LDAP Configuration

To configure LDAP properly you have to have some prior knowledge. To learn more about LDAP search the Internet or follow the resource links. IceWarp Server's LDAP will let you immediately add, modify, delete and search records on LDAP.

The main settings are done in the LDAP\slapd.conf file. The file looks like this:

#

# See slapd.conf(5) for details on configuration options.

# This file should NOT be world readable.

#

ucdata-path ./ucdata

include ./schema/core.schema

include ./schema/cosine.schema

include ./schema/inetorgperson.schema

# Define global ACLs to disable default read access.

# Do not enable referrals until AFTER you have a working directory

# service AND an understanding of referrals.

#referral ldap:/root.openldap.org

pidfile ./run/slapd.pid

argsfile ./run/slapd.args

# Load dynamic backend modules:

# modulepath ./libexec/openldap

# moduleload back_bdb.la

# moduleload back_ldap.la

# moduleload back_ldbm.la

# moduleload back_passwd.la

# moduleload back_shell.la

# Sample security restrictions

# Require integrity protection (prevent hijacking)

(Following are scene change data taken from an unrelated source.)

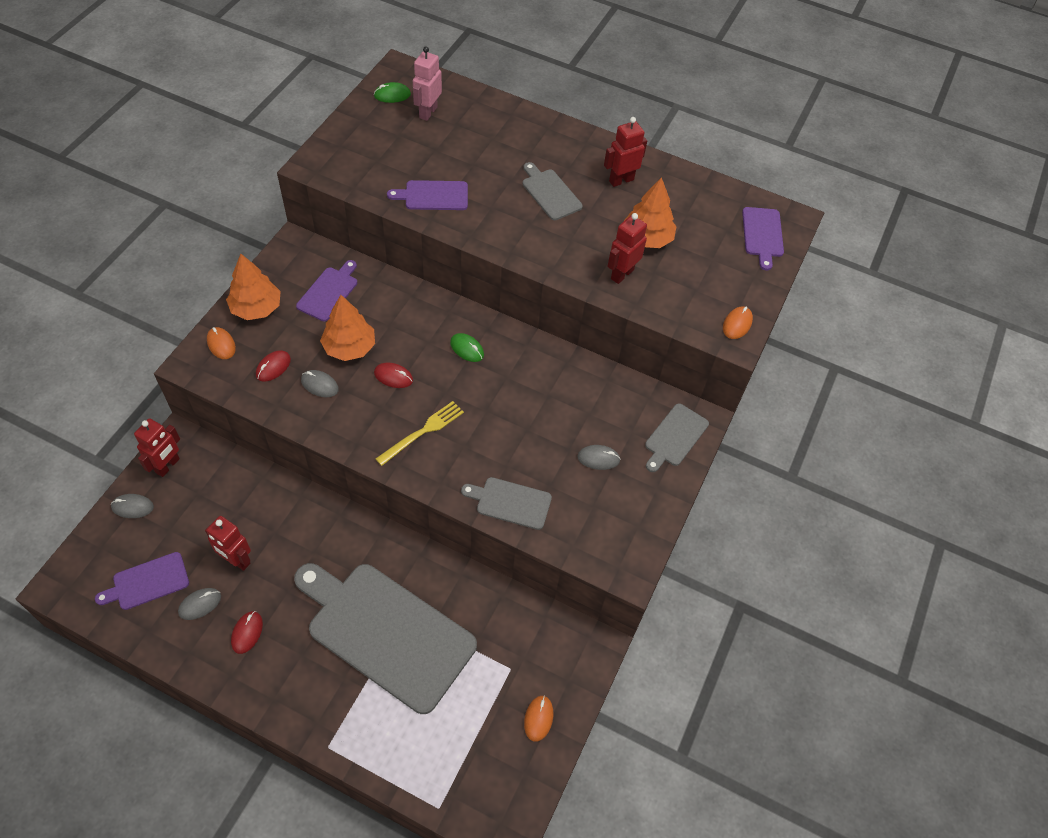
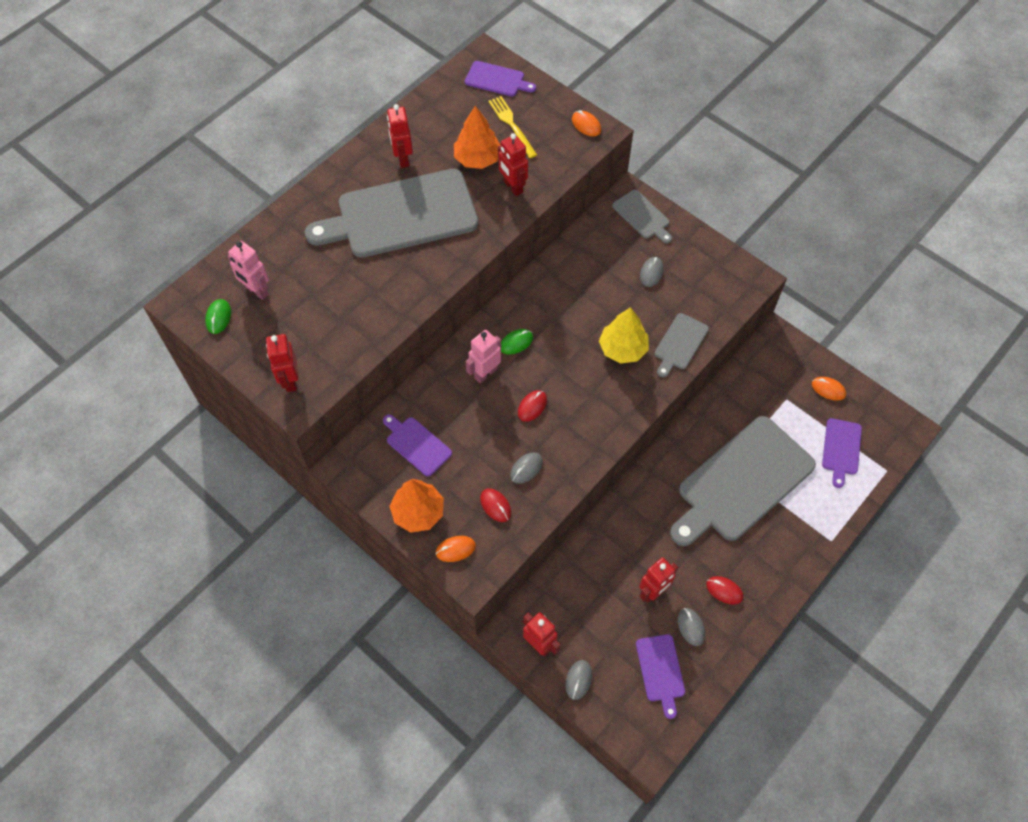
camera: 70 degrees left, 5 degrees up
(337, 155) = (290, 380): none -> red robot
(349, 347) = (489, 437): orange tree -> none
(423, 330) = (485, 373): none -> pink robot
(423, 432) = (597, 394): yellow fork -> yellow fork (512, 125)
(433, 196) = (374, 308): purple cutting board -> purple cutting board (841, 449)
(487, 446) = (623, 348): none -> yellow tree
(550, 193) = (401, 215): grey cutting board -> grey cutting board, size x2.21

# Require 112-bit (3DES or better) encryption for updates

# Require 63-bit encryption for simple bind

# security ssf=1 update_ssf=112 simple_bind=64

# Sample access control policy:

# Root DSE: allow anyone to read it

# Subschema (sub)entry DSE: allow anyone to read it

# Other DSEs:

# Allow self write access

# Allow authenticated users read access

# Allow anonymous users to authenticate

# Directives needed to implement policy:

# access to dn.base="" by * read

# access to dn.base="cn=Subschema" by * read

# access to *

# by self write

# by users read

# by anonymous auth

#

# if no access controls are present, the default policy

# allows anyone and everyone to read anything but restricts

# updates to rootdn. (e.g., "access to * by * read")

#

# rootdn can always read and write EVERYTHING!

#######################################################################

# BDB database definitions

#######################################################################

database bdb

suffix ""

rootdn "cn=admin"

# Cleartext passwords, especially for the rootdn, should

# be avoid. See slappasswd(8) and slapd.conf(5) for details.

# Use of strong authentication encouraged.

rootpw admin

# The database directory MUST exist prior to running slapd AND

# should only be accessible by the slapd and slap tools.

# Mode 700 recommended.

directory ./data

# Indices to maintain

index objectClass eq

include

This item lets you include additional schema definitions. All schema definitions are located in the LDAP\Schema directory. You can create your own definitions and edit the existing. Make sure to follow the creation rules otherwise LDAP will not start. If you are a beginner use always the existing schema definitions.

suffix

This item identifies the suffix you will use the LDAP server under. All client connections will have to use this suffix. All DB records are also under this suffix so when you change the suffix you need to create the new records again under the suffix. Usually the suffix is like your domain name.

suffix "dc=icewarpdemo.com,dc=com"

We wanted to you to be able to use the LDAP right always so we created the suffix:

suffix "dc=root"

rootdn

This item identifies the administrator user of LDAP that does not need to exist in LDAP and still perform any actions like add, edit and delete records. It always has to contain the suffix at the end. The default is:

rootdn "cn=admin,dc=root"

rootpw

This item contains the password for RootDN the administrator account in LDAP.

The rest of the slapd.conf file lets you perform additional changes. Make sure you do not change them unless you know what you are doing. Any additional information can be found at http://www.openldap.org/.

access

This directive is used to define access rights (ACL) to a database. By default, only users are allowed to read (not anyone). If you want to allow access for anyone (what was default before version 11.2.0), remove or comment out access definition. Please read comment in the .config file for more information on this subject.

LDAP configuration > import on Windows

Get a certificate for AD server from a CA and import it.

This certificate for AD  can be self-signed. It is certificate, which AD that you want to sync users from use, to the machine where you run IceWarp. Import this certificate on IceWarp Server to Trusted Root CA/ local machine so even service running under system account can access it.

To get the certificate use LDAP browser or some other 3rd party tool that connects to port 636, LDAP Admin is recommended.

Than you have to import the certificate to a certificate store which is accessible to services as IceWarp runs as service by default. If you run it under particular user, obviously you can import certificate to storage accessible to that user only. Open mmc add certificate snap-in, select local computer as the scope.

Certificate attribute CN and AD hostname used in IceWarp Server domain directory service must match.

When you configure IceWarp Server domain sync, use the same value for hostname as there is in certificate property CN, otherwise it will not work as windows library will not trust the certificate.